Write out, without any change, the part that opens with the line containing "weitgehend autonom." and closes with the line containing "erklärt wird.", including both of those lines.

Page images and their extracted text

%%

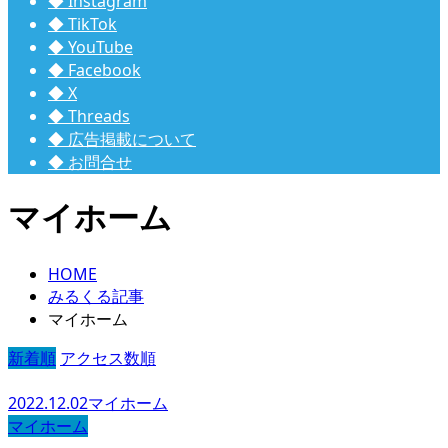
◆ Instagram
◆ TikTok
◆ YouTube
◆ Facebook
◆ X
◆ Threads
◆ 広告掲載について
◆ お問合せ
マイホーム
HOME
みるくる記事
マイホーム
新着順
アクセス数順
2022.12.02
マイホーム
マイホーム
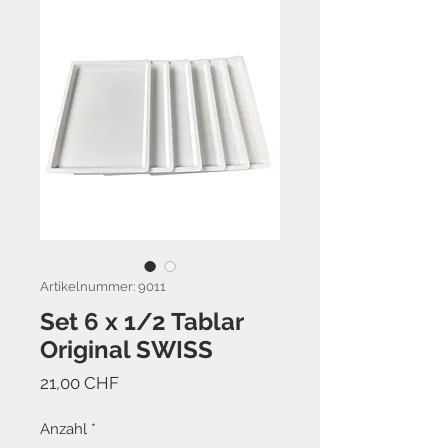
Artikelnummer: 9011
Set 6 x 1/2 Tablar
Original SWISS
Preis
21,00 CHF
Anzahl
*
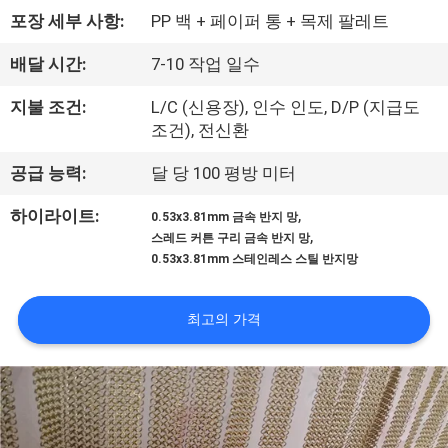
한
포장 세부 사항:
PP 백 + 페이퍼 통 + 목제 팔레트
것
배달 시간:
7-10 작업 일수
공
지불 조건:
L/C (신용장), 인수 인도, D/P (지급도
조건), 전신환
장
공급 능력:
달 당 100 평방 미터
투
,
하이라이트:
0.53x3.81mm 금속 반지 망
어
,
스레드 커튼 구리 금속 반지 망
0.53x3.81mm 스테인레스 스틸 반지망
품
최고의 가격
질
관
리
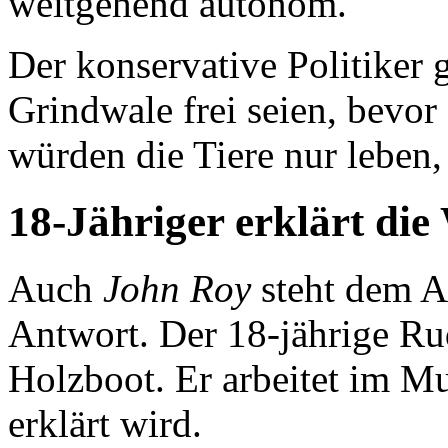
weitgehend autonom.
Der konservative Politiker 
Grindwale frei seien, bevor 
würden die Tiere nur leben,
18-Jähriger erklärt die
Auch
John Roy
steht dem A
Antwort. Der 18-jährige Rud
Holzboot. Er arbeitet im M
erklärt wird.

%%
%%

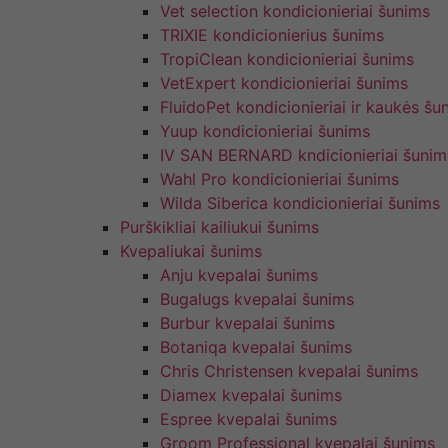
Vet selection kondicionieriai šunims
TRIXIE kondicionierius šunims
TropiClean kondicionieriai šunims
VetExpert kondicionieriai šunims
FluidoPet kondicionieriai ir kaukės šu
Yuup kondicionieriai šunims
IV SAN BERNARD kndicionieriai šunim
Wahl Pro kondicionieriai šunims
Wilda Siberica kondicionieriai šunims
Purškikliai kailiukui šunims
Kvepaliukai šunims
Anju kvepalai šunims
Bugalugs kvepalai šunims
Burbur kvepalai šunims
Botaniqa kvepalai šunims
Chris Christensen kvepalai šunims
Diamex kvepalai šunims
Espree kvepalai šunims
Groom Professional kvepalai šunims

%%

Your response
weitgehend autonom.
Der konservative Politiker 
Grindwale frei seien, bevor 
würden die Tiere nur leben,
18-Jähriger erklärt die
Auch
John Roy
steht dem A
Antwort. Der 18-jährige Rud
Holzboot. Er arbeitet im M
erklärt wird.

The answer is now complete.